His eyes swelled. Darcy had learned to look into a person’s face and tell if his mind had gone out beyond the bounds of reason. Some of the residents had the blank-eyed look of people for whom the world holds no familiarity—old age had flooded their bodies and washed out their brains. Others turned to Darcy with expressions of concentration, as though making a physical effort to fix the room, the day, her face. Others still looked out of their furrowed faces with eyes that, though perhaps less keen than Darcy’s, were no less comprehending. Armin looked like
he belonged in the last category, but his expression seemed out of proportion to the situation. Nothing Darcy could possibly offer should make anyone so excited.
“Is she a little younger than me, maybe sixty-five?” he asked. “Kind of a sharp chin, green eyes?”

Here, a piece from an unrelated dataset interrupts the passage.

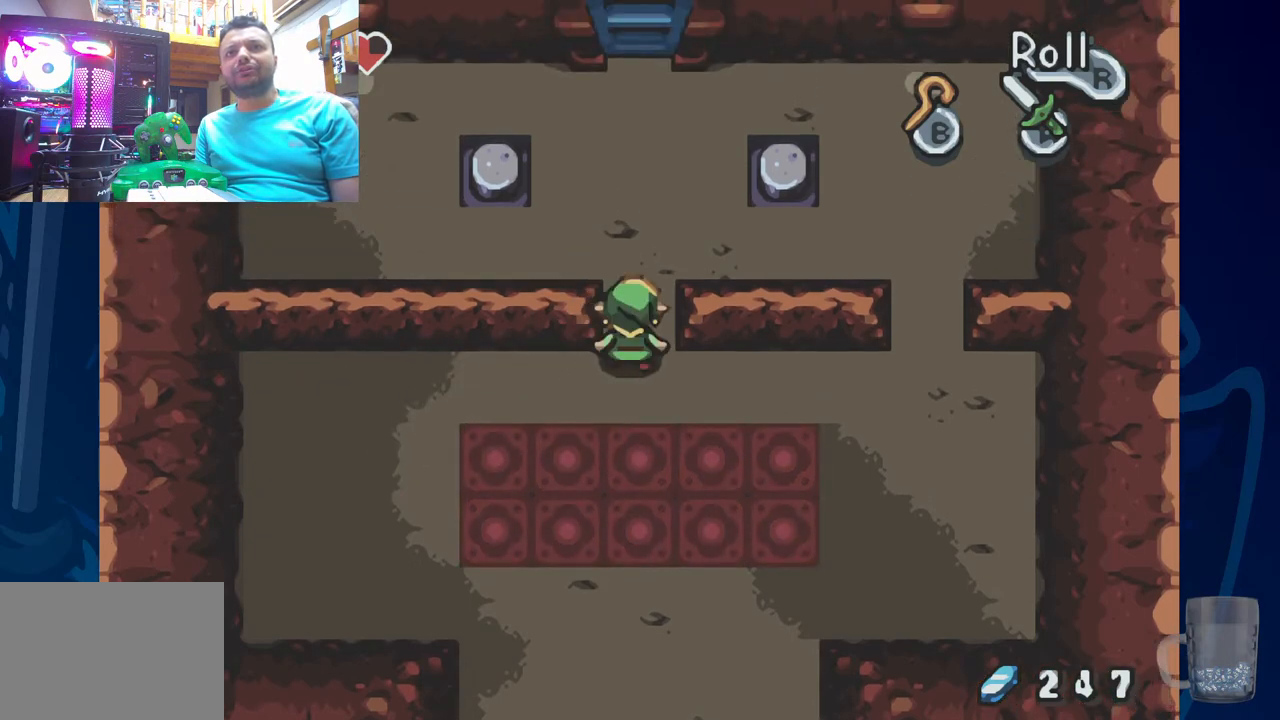
{"dt_ms": 500, "buttons": [], "left_stick": "center", "right_stick": "center", "events": [[500, "DPAD_UP", "up"]]}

He stared at Darcy now with bug-eyed fixity. His eyebrows twitched; his mouth opened a little.
“No,” Darcy said. “She’s my age. She went to school with me.”

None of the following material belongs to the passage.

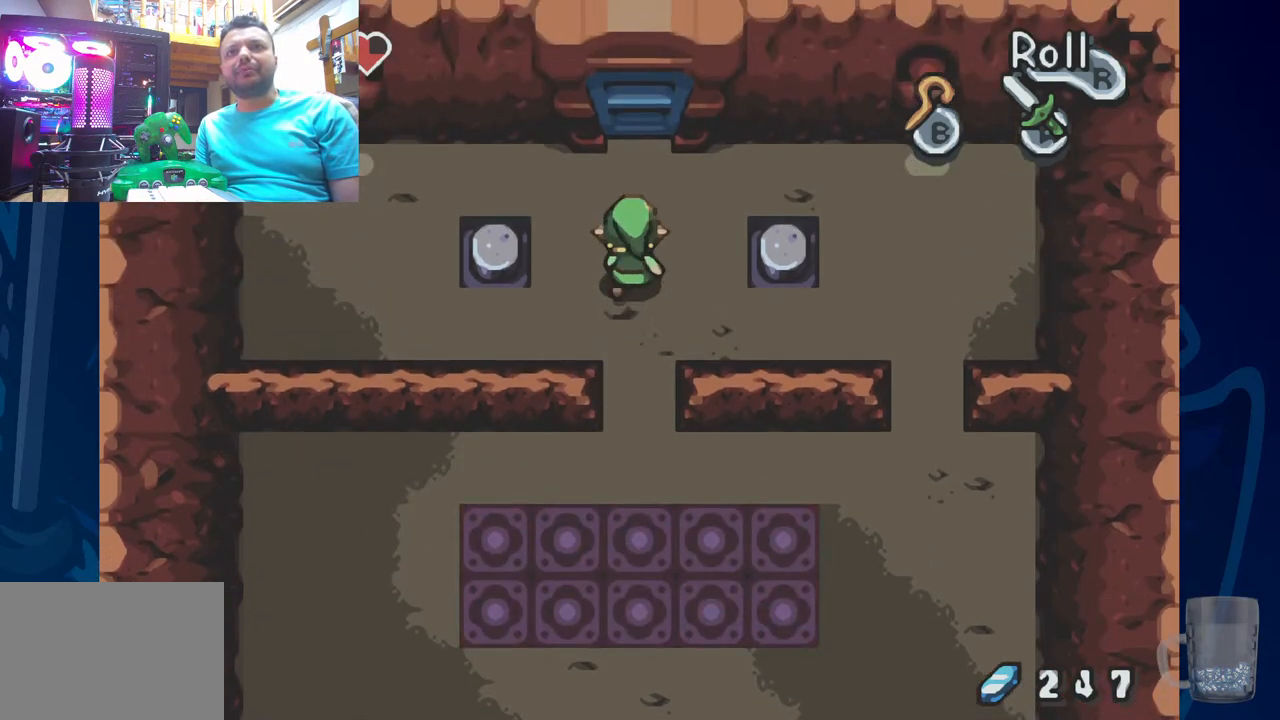
{"dt_ms": 500, "buttons": [], "left_stick": "center", "right_stick": "center", "events": []}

He nodded and shut his eyes. When he opened them again they were as unfocused as eyes on a bus, eyes on an elevator, all the excitement gone out of them. Darcy wrote down his pulse.
“Why did you want to know?” she asked.
He lifted two long fingers to the bridge of his nose and pressed, like he was pushing energy back into his brain.
“She lived in Portland,” he said vaguely. “She was working as a nurse.”
“A friend of yours?”
His smile was as wry and lurid as any young man’s.
“That’s what I called her. When we knew each other, I was married.” There was mischief in his voice, but there was also the damp tone of still-unhealed sorrow.
“She had this funny tic,” he went on. “She used to pull her left earlobe, then her right. She said it was to keep away frostbite, but she did it all the time, even indoors. She was always thinking, always trying to survive. And she had to be. She had a rough life—her mom was a drunk, they were poor. She never got enough to eat growing up. But she knew how to get what she wanted.”
He smiled and shook his head, as though remembering a part of the story he didn’t want to tell.
“I told her I’d get her over here. I left word to put her on a boat. It was very competitive, you know. Many people were turned away. But I had influence back then.”
He looked around his room, as though comparing. A little blue card by his bed reminded the staff that he couldn’t have sugar.
“I keep looking for her,” he finished, “but nobody can tell me anything.”